The Beauty of God and the Glory of
Meditation
Divine Life
Society Publication: Chapter 4- A Brief Outline of
Sadhana by Swami Krishnananda
The apex of sadhana, is dhyana, or meditation. It is a
penultimate stage of the eight limbs of yoga, culminating in divine absorption.
Meditation is not the beginning; it is the end of the spiritual endeavor. Meditation
is not a religious exercise but one step below divine communion.
The fullness of achievement
that is expected in meditation is practicable only if there is a fullness of
aspiration. The means evolves gradually to the end, and the end, the divine
experience, determines the nature of the means.
The object of meditation is
very aptly designated as ishta, or the
most beloved. It is not just an object; it is a beloved deity for the purpose
of concentration of the whole spirit within us. An ishtadevata
is a permanently dear thing and is not anything that is available in the world.
It is a form, a symbol, an item which is invested with the highest values of
life. The divinity, the deity of our concentration, is all-powerful,
all-knowing and all-pervading. It is most beautiful.
God is always depicted as a
judiciary in the cosmic court, a terrorizing parent, a lawgiver and a lawmaker,
but no one can think that God is beautiful because we have an inveterate habit
of considering God as old. But God is beautiful. If He is not beautiful, the
mind cannot be pulled towards Him.
The might, the glory of God,
His happiness is described in the Vedas and the Upanishads, not His beauty. A
flood of bliss will inundate our personality if the vision of God becomes
practical (Bri. U. 4.3.32).
As unseen things cannot be
conceived in the mind, God’s beauty also cannot be conceived. Beauty is a
conditioned complex arising in the mind under given circumstances in the
process of evolution. It is only in the Srimad Bhagavata that we hear that God
can be the highest beauty. Sākṣān manmatha-manmathah (Srimad
Bhagavata 10.32.2) says Vyasa. But great effort is necessary to pursue
it ourselves that God is beautiful, powerful, all-pervading, and immortal. This
object that we choose for meditation should be invested with this power.
The usual practice in India of
receiving a guest is to offer holy water to wash his feet, give him a beautiful
seat so that he may be seated, wave a holy arati, give
everything we would generally give to a king, and arrange for music and dance
to celebrate the festival of a king’s coming to our house.

▸ **Your assignment**: Pick up the passage above on meditation and the beauty of God after its last sentence and carry it on.

▸ **Given information**:
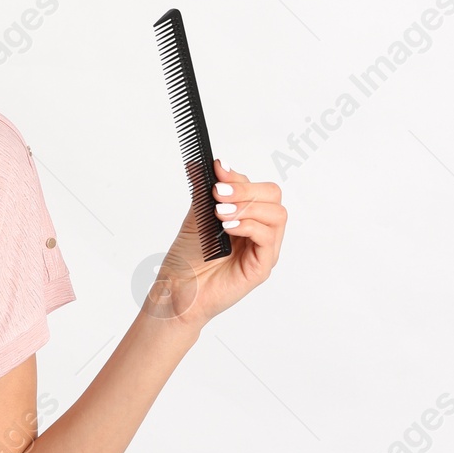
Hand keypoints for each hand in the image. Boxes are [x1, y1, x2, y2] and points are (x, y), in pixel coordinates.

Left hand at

▸ **Output for this task**:
Each one should feel in the
heart what our feeling would be if God comes and stands before us. These
wondrous qualities of immortal inclusiveness and perfection should be invested
upon the deity by mental invocation. Sometimes mantras are chanted. Place the
power of God on that idol, and feel it is vibrating with the divinity.
The choice of the object of
meditation, the ishtadevata, should be such that
there should be no need felt to change the object. If we want to dig a well, we
do not go on digging in a hundred places, little by little. We will not find
water anywhere. We have to dig in one place only; then, we may find it. So
allowing the mind to move from various conceptualized objectives will not bring
anything worth the while. There should also be a certainty in the mind that
this is going to bring the desired result.
Actually, the force that is
invested in the object of meditation arises from one’s own self. It is the
power of the mind that is working when such investiture is performed to the
object of meditation. Our thought of divinity, our thought
of inclusiveness, our thought of intense concentration and positivity
charges itself upon the object, and it vibrates by the power of thinking.
The mind is all powerful. Incalculable
is the speed and also the strength of the mind. A very intense assertion by the
mind materializes itself according to the proportion of the mind’s strength. If
the strength is a hundred percent, the objective should be realized in this
life itself. If it is mild, it will be realized in the next birth.
Arjuna speaks to Bhagavan Sri
Krishna in the sixth chapter of the Bhagavadgita, “All this is very difficult.
The mind is fickle” (Gita 6.34). And Bhagavan
replies, “It is true that the mind is uncontrollable, but repeated practice
will bring it under control” (Gita 6.35). Even if
there is no expected achievement in this life, there should not be any disappointment.
The practice of this birth will be carried forward to the next birth.
Automatically, the reborn individual will be prompted along the lines of the
same practice which was done earlier in the previous life. Though no one
remembers their previous life, a spontaneous impulsion will be there, right
from the beginning of one’s life, towards this practice (Gita
6.44).
The impediments caused by rajasic and tamasic prarabdhas will be
transferred to another condition of sattvic
motivation by the power of the mind. There is also compassion and goodness in
the world, along with law and order. Any good intention is rewarded because the
heart has greater force and power than mere intellectual motivation. It is
possible that in one birth itself the realization may take place.
With this conviction, one may
be seated in meditation. Finally, we are our own guide in the advanced stages
of meditation. Tīvra saṁvegānām āsannaḥ (Y.S. 1.21):
The achievement is very near to those whose ardor of longing is
sufficiently intense.
“I want it, and I must get
it.” This is the highest qualification required of a spiritual seeker. Every
other requirement is subordinate to this great ardor called mumukshutva.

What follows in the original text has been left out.